There were 705 survivors that escaped the sinking RMS Titanic on the night of April 14, 1912 (you can read more about survivors of this great tragedy here). The sixteen regulation lifeboats, and two canvas boats, got as many people as possible off of the doomed liner, and some of the most famous survivors of the disaster were the now widows of some of the wealthiest men in the world. However, not every person on the famous ship was rich, some were quite poor, and those stories are just as important as those that came from a life of wealth and privileged. One such passenger that survived the disaster was a woman named Gladys Cherry, who was traveling on the famous ship with the Countess of Rothes, Lucy Noel Martha. Accompanying the two women was the countess’ maid, Roberta Maioni. While the Countess of Rothes got a lot of attention for her role in the disaster, Miss Gladys Cherry deserves some of that credit as well.
The Birth and Early Life of Gladys Cherry
Gladys Cherry was the youngest of three children born to J.F. Cherry, and Lady Emily Haworth, who was the daughter of the 18th Countess of Rothes. Cherry was born on August 27, 1881, in Greenwich, England, and by the age of three, Cherry suffered her first blow in her young life with the premature death of her father. Other than the death of her father, there is not much information about wwhat life was like for Gladys Cherry as she grew up, and the next time that Cherry is mentioned is when she boards the RMS Titanic with her royal cousin, the Countess of Rothes, Lucy Martha.

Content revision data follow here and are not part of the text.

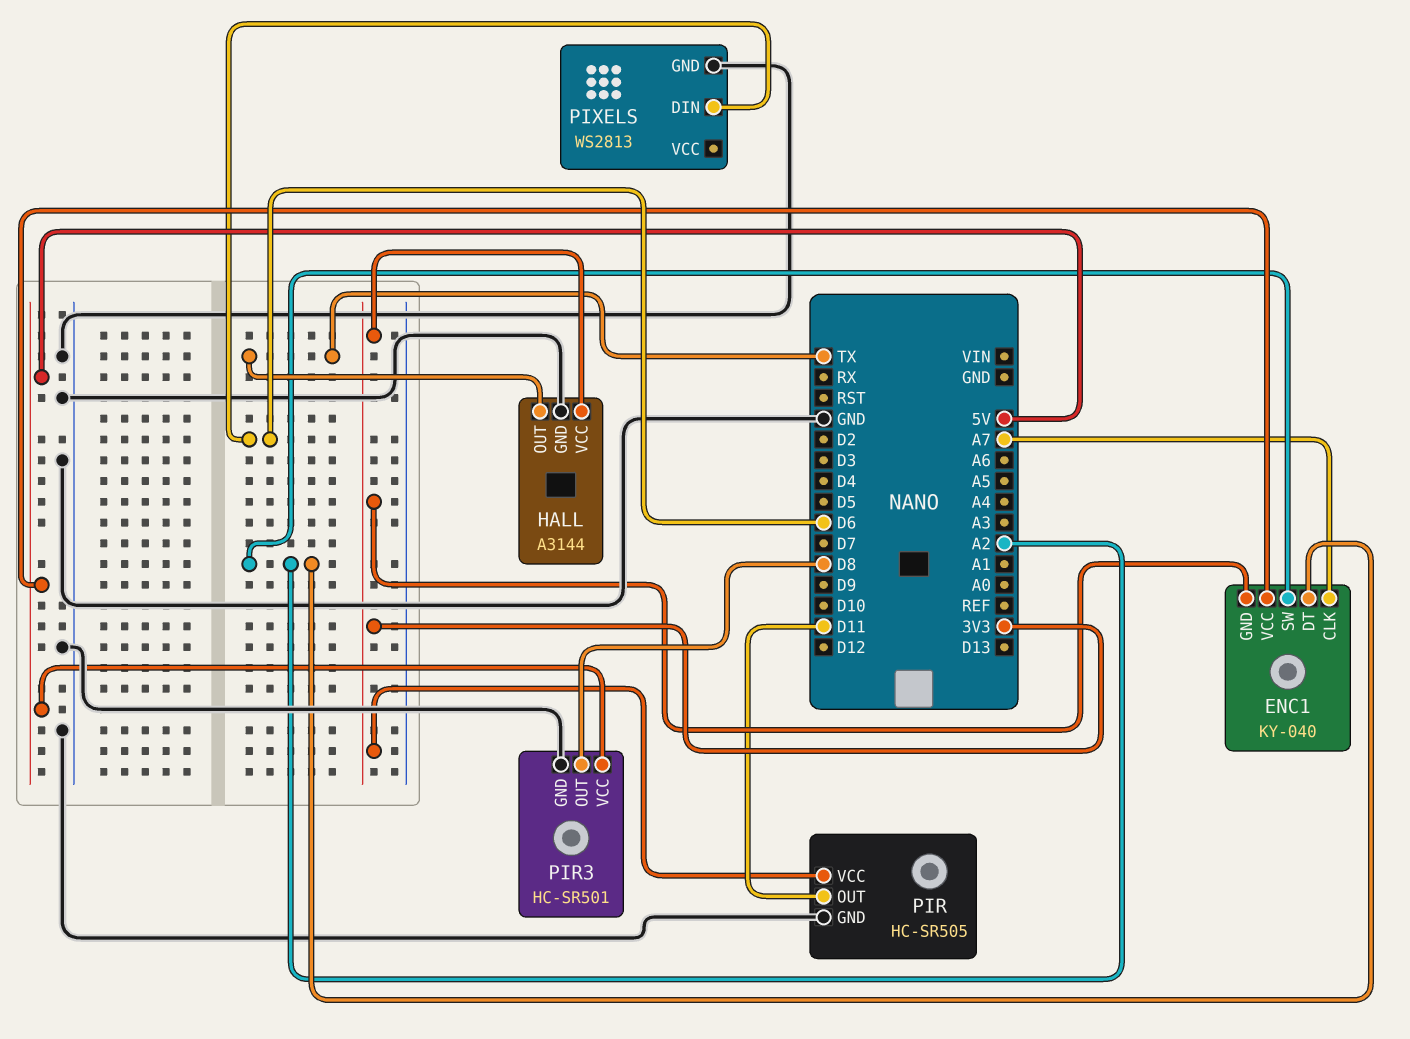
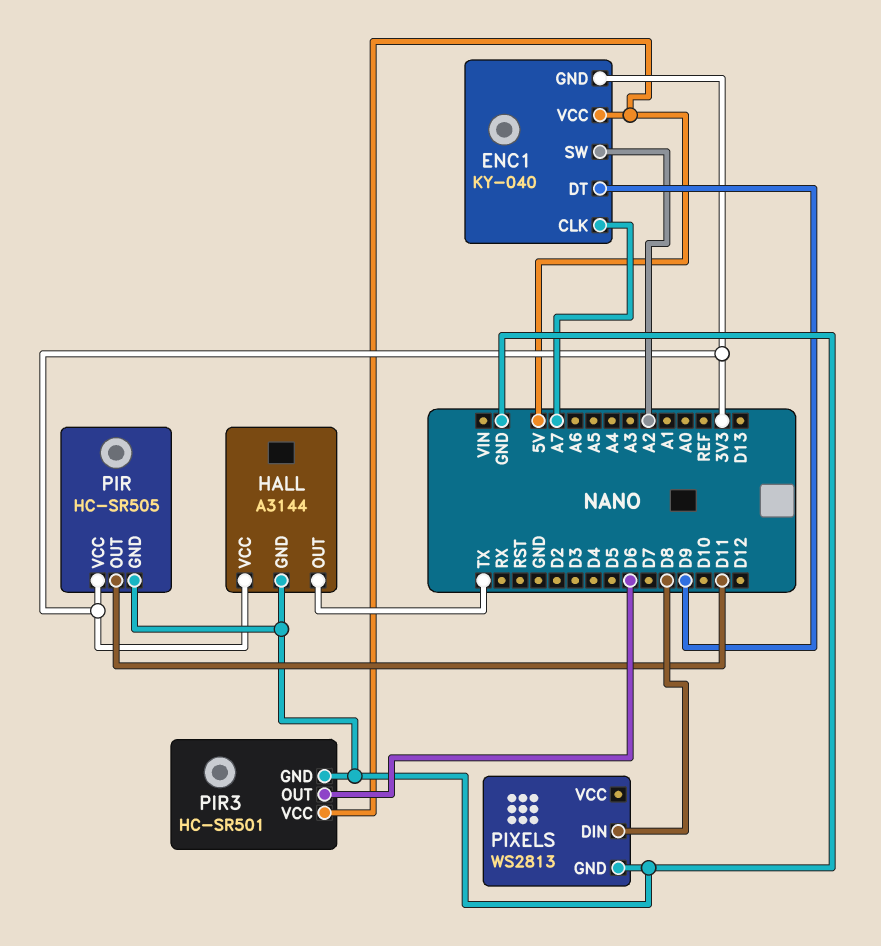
ENC1 pin DT: A2 -> D9
PIR3 pin OUT: D8 -> D6
PIXELS pin DIN: D6 -> D8

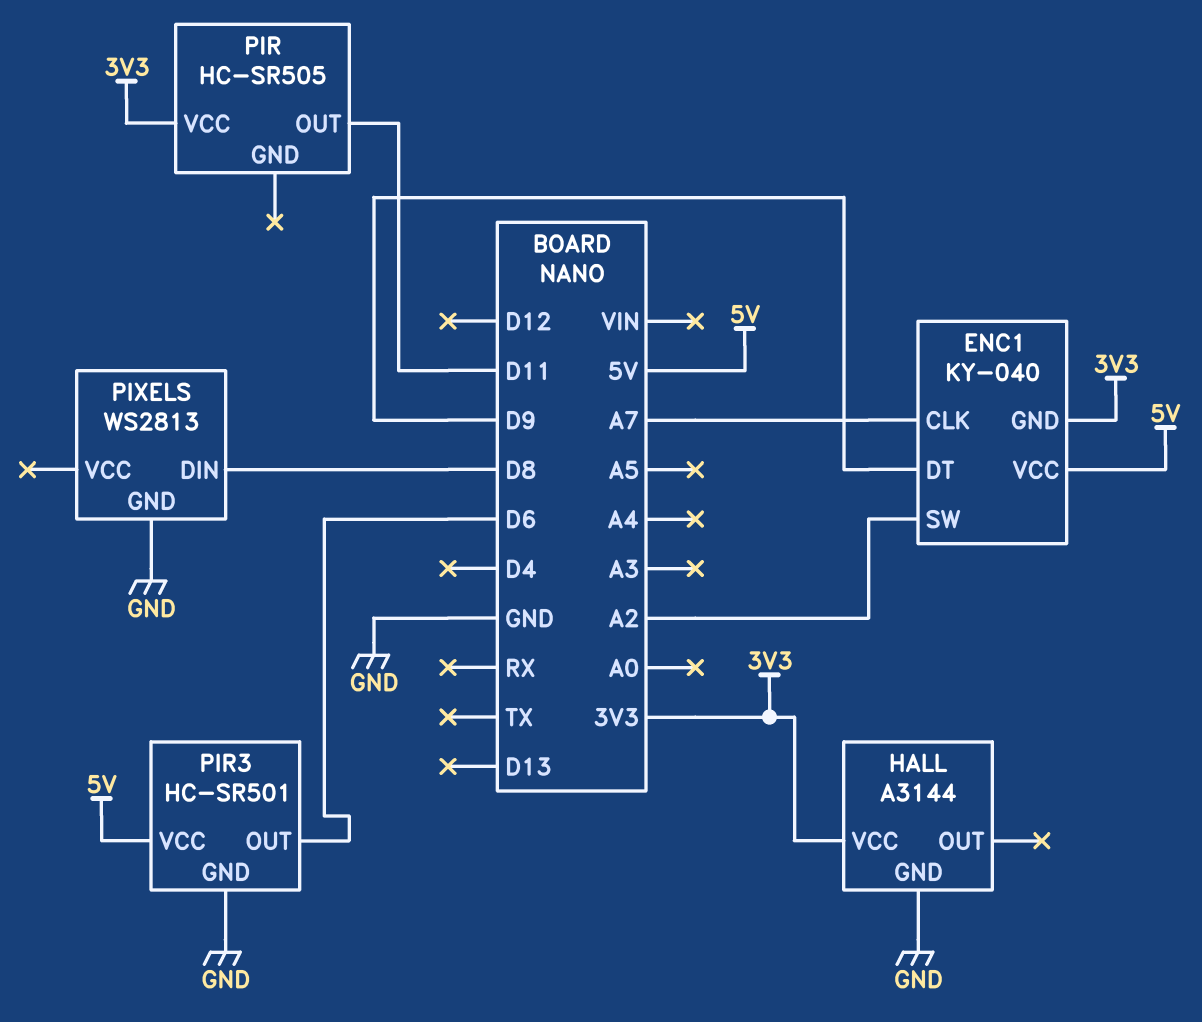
HALL pin OUT: TX -> none
PIR pin GND: GND -> none

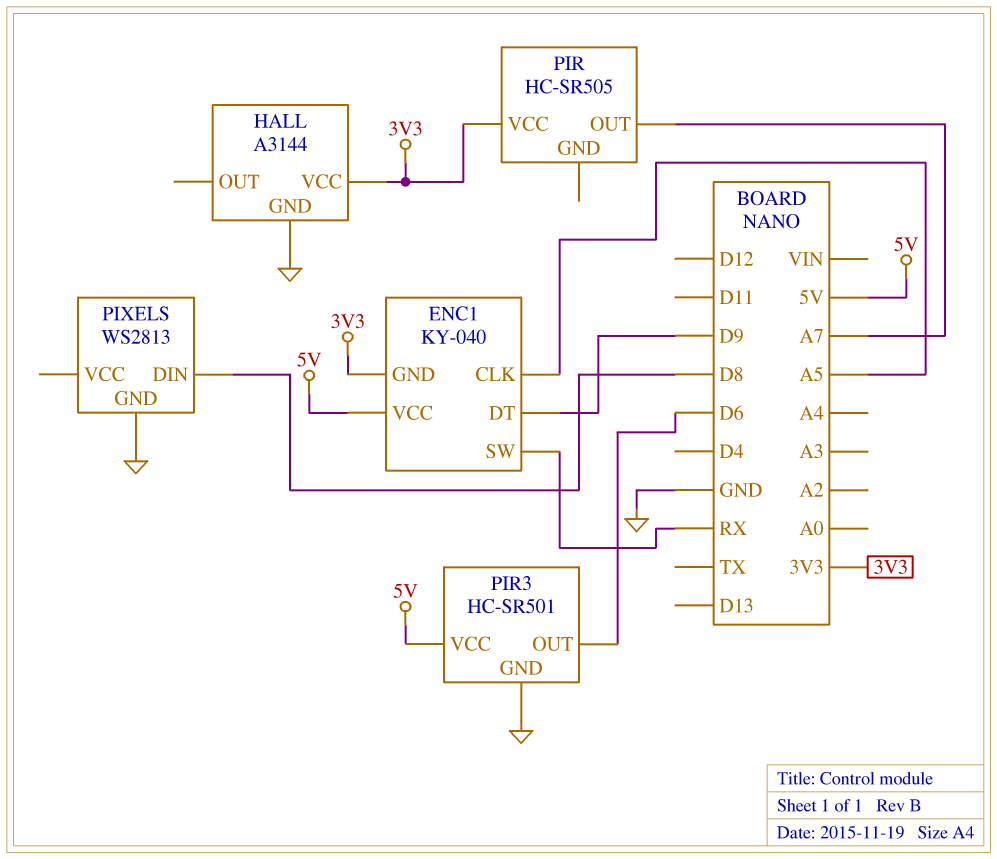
ENC1 pin CLK: A7 -> A5
ENC1 pin SW: A2 -> RX
PIR pin OUT: D11 -> A7

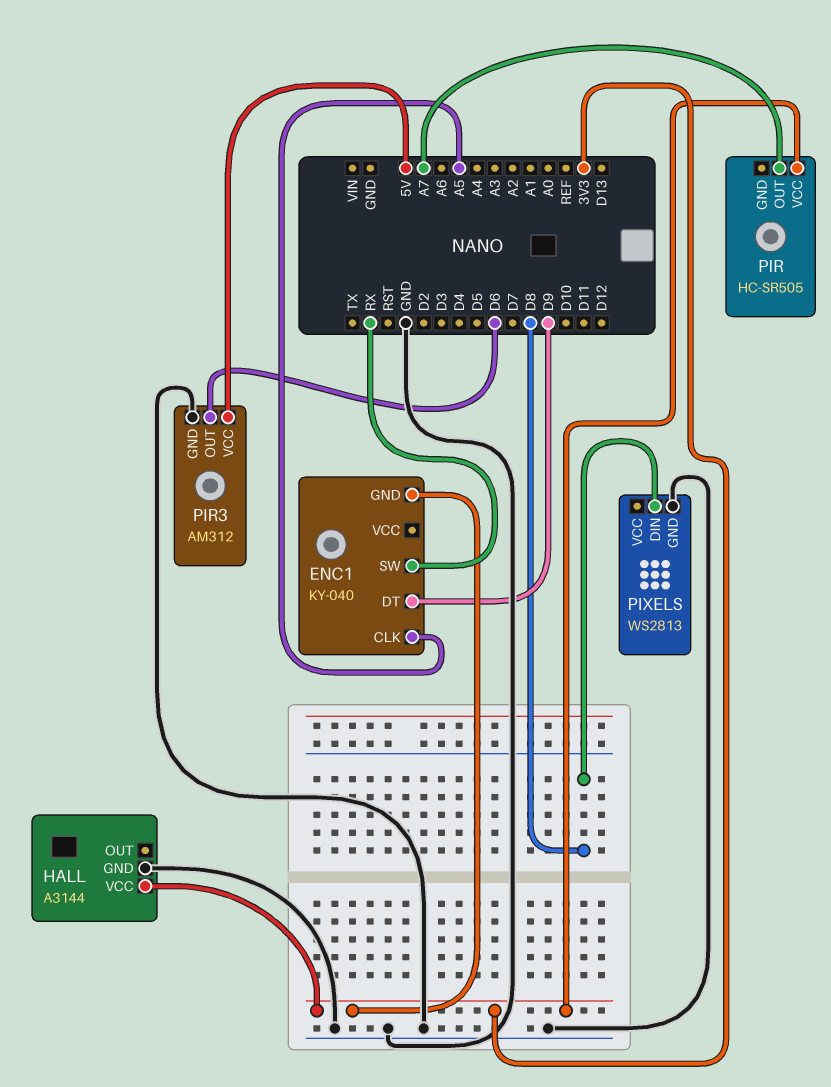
ENC1 pin VCC: 5V -> none
PIR3: HC-SR501 -> AM312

Miss Gladys Cherry and the Countess of Rothes Board the RMS Titanic
Because of her high station, the Countess of Rothes, and her cousin, Gladys Cherry were booked into First Class, and had a room on B deck that they shared. For the first four days, the voyage passed without incident, and on the night of April 14th, 1912, both women, and the maid, were resting comfortably in room B-77. By 10 in the night, all the women in the room had gone to bed, and the sound of the Titanic hitting the iceberg is what woke up the Countess of Rothes. The countess was awoken by the noise, and when everything got quiet in terms of the engines stopping, she woke up her cousin to let her know that something was going on. After Cherry was woken up, the Countess of Rothes opened a door to see if a steward was out there, and he told the women that they were stopped because of the many number of icebergs that were in the area. Concerned about what the steward had said, the women went up on the boat deck to see what was going on. As soon as the women got up on the boat deck, they saw the forward well deck covered with piece of ice, and they knew that something had happened and they might be in danger. By this time, Captain Smith had come out of the bridge, and told the women, and other First Class passengers that were on the deck, that they needed to go back to their rooms, dress in thick warm clothes, get their lifebelts, and then come back to the deck so they could enter the lifeboats. Gladys Cherry, the Countess of Rothes, and her maid, were all placed in lifeboat number 8.
Life After the Titanic Sinking
Gladys Cherry eventually got rescued by the Carpathia at around eight o’clock in the morning, and she and her cousin, were actually lucky enough to sleep in a small cabin while the ship travelled to New York City. When she arrived in the Big Apple, Gladys Cherry met up with her brother Charlie, but after a few years in America, she returned to England. Eventually, Gladys Cherry found love, and got married to a retired military officer named George Shaw Pringle. Cherry, and her husband Pringle, were married for over 30 years, but had no children.
On May 4th, 1965, Gladys Cherry Pringle died at the age of 83. At the time of her death, Pringle and her husband were living in Surrey in the United Kingdom. Gladys Pringle’s final wish was to be cremated, her wishes were honored, and her ashes were scattered in her garden among the flowers she loved so much.